#### Exercise materials ####

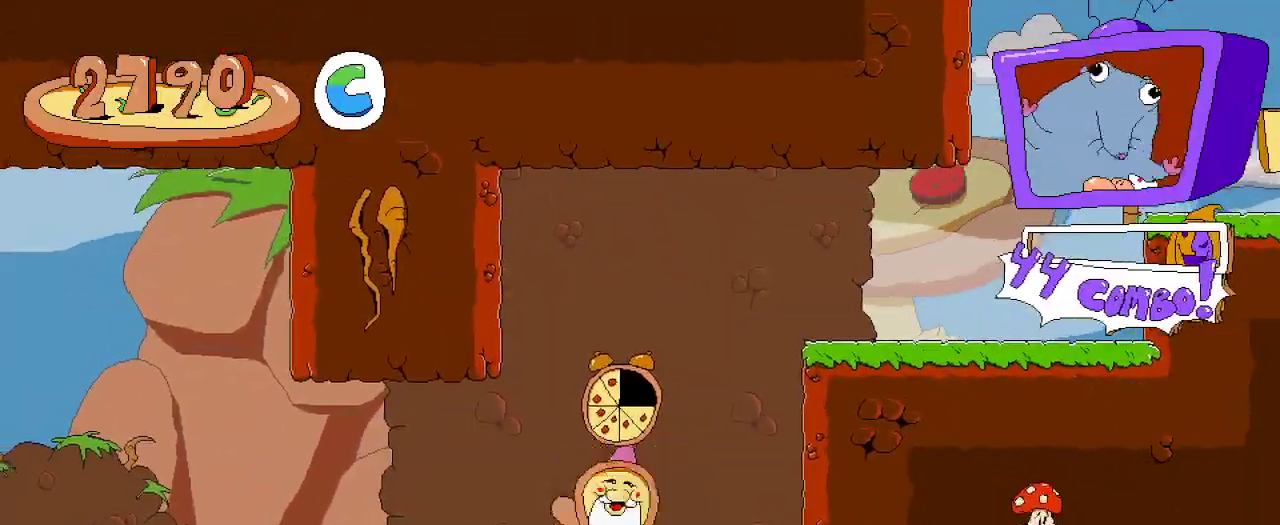
{"buttons": ["R2", "DPAD_RIGHT"], "left_stick": "center", "right_stick": "center", "events": [[133, "DPAD_LEFT", "up"], [167, "DPAD_RIGHT", "down"]]}
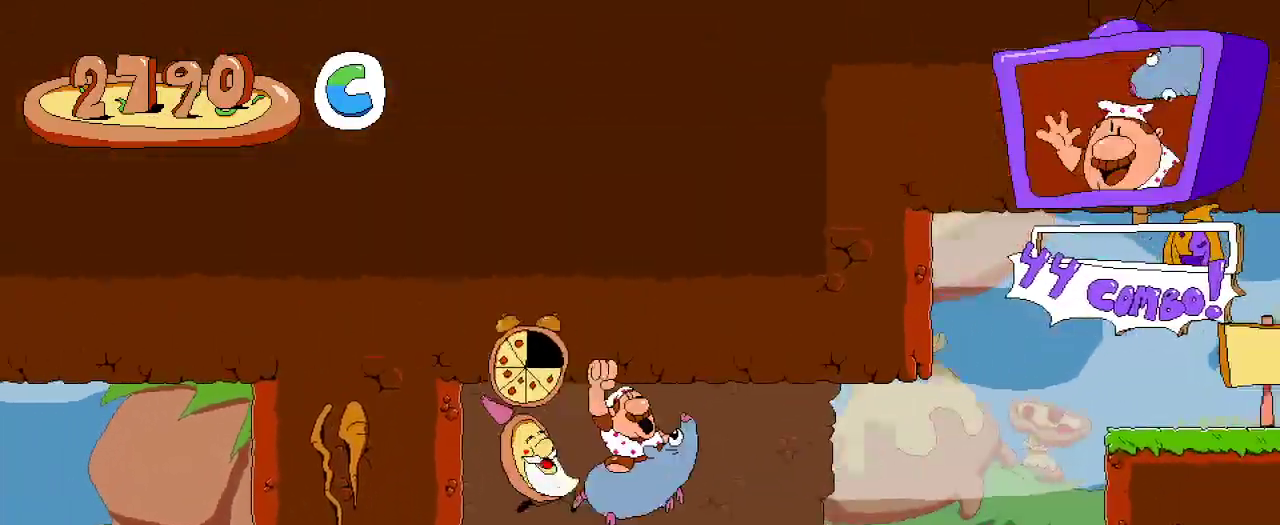
{"buttons": ["R2", "DPAD_RIGHT"], "left_stick": "center", "right_stick": "center", "events": [[100, "A", "down"], [233, "A", "up"]]}
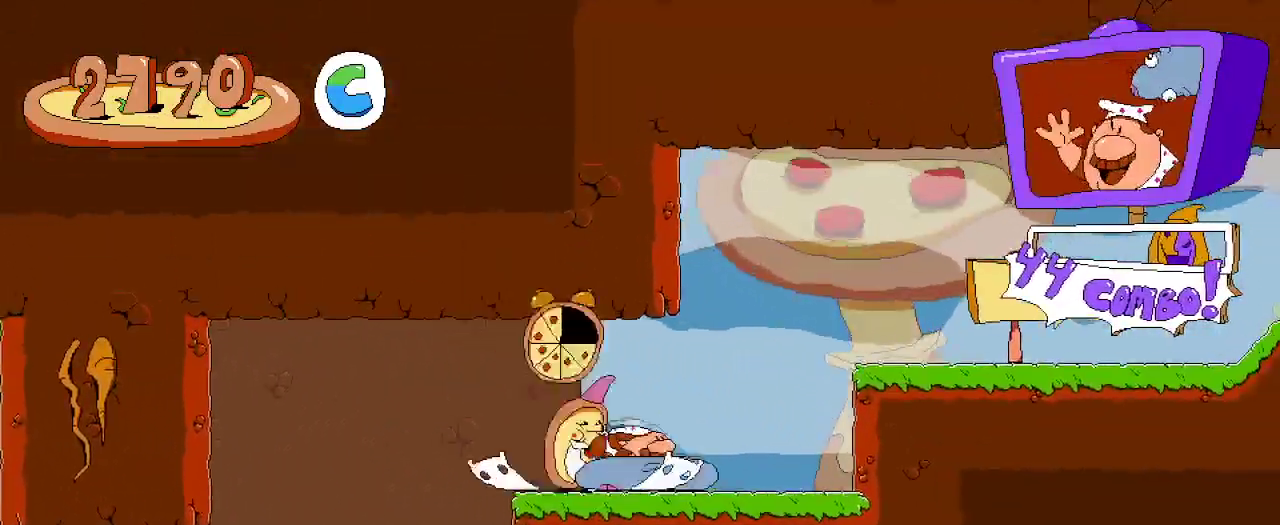
{"buttons": ["A", "R2", "DPAD_RIGHT"], "left_stick": "center", "right_stick": "center", "events": [[33, "A", "down"], [333, "A", "up"], [433, "A", "down"]]}
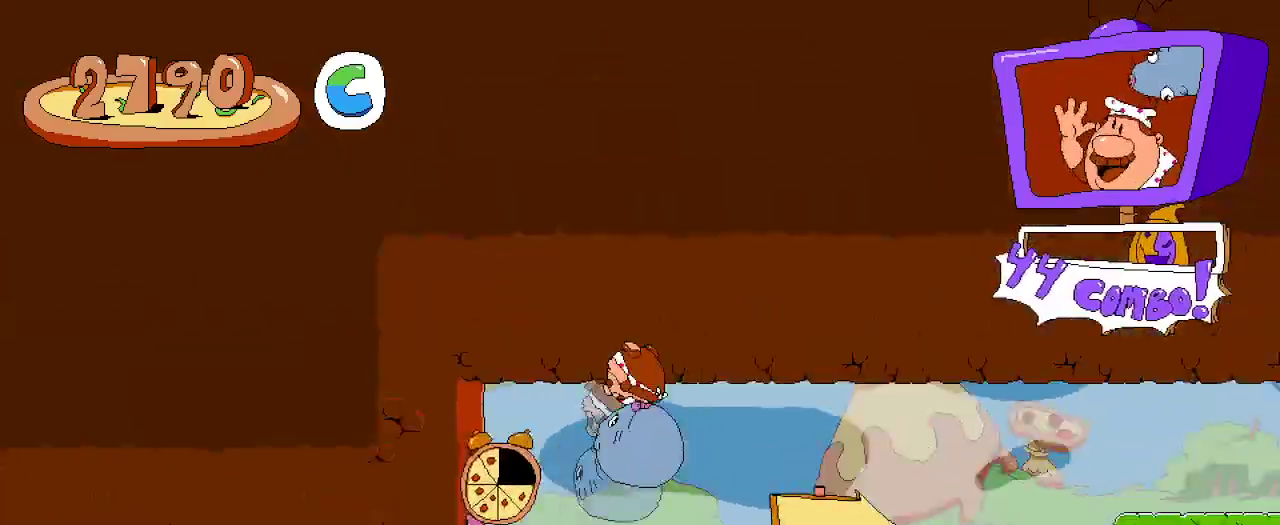
{"buttons": ["R2", "DPAD_RIGHT"], "left_stick": "center", "right_stick": "center", "events": [[67, "A", "up"]]}
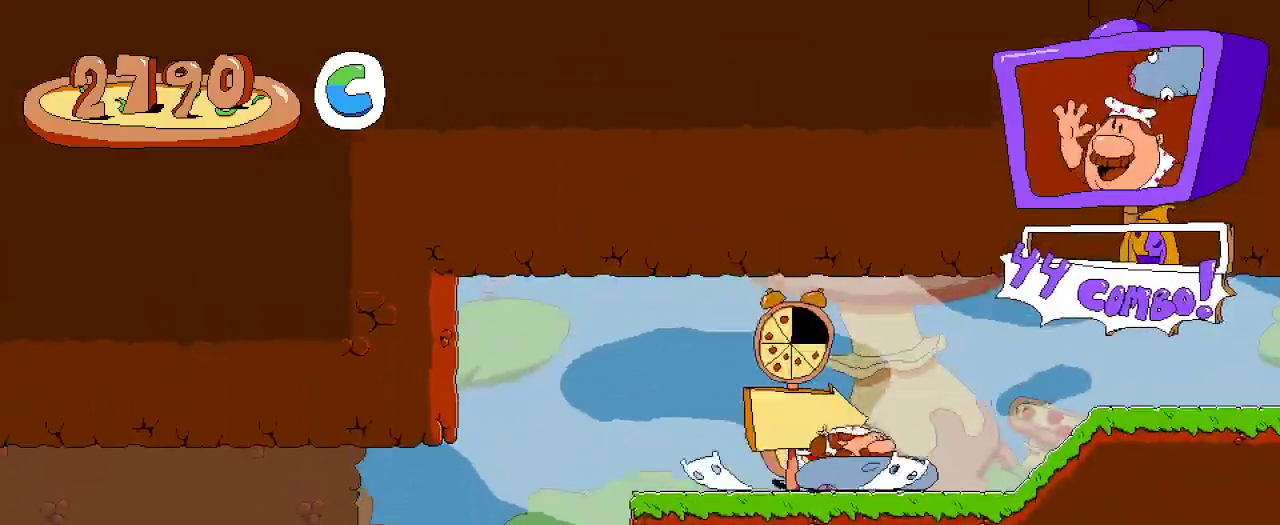
{"buttons": ["R2", "DPAD_RIGHT"], "left_stick": "center", "right_stick": "center", "events": []}
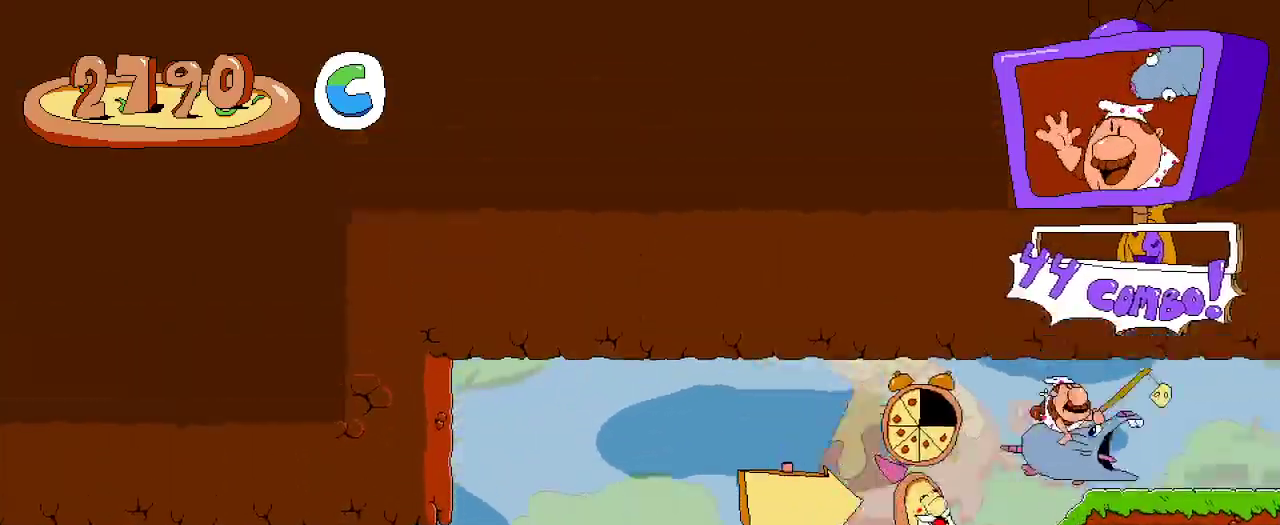
{"buttons": ["R2", "DPAD_RIGHT"], "left_stick": "center", "right_stick": "center", "events": []}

####

Task objective - Scan the records for the string "down" and report each line where it occurs.

Answer area -
{"buttons": ["R2", "DPAD_RIGHT"], "left_stick": "center", "right_stick": "center", "events": [[133, "DPAD_LEFT", "up"], [167, "DPAD_RIGHT", "down"]]}
{"buttons": ["R2", "DPAD_RIGHT"], "left_stick": "center", "right_stick": "center", "events": [[100, "A", "down"], [233, "A", "up"]]}
{"buttons": ["A", "R2", "DPAD_RIGHT"], "left_stick": "center", "right_stick": "center", "events": [[33, "A", "down"], [333, "A", "up"], [433, "A", "down"]]}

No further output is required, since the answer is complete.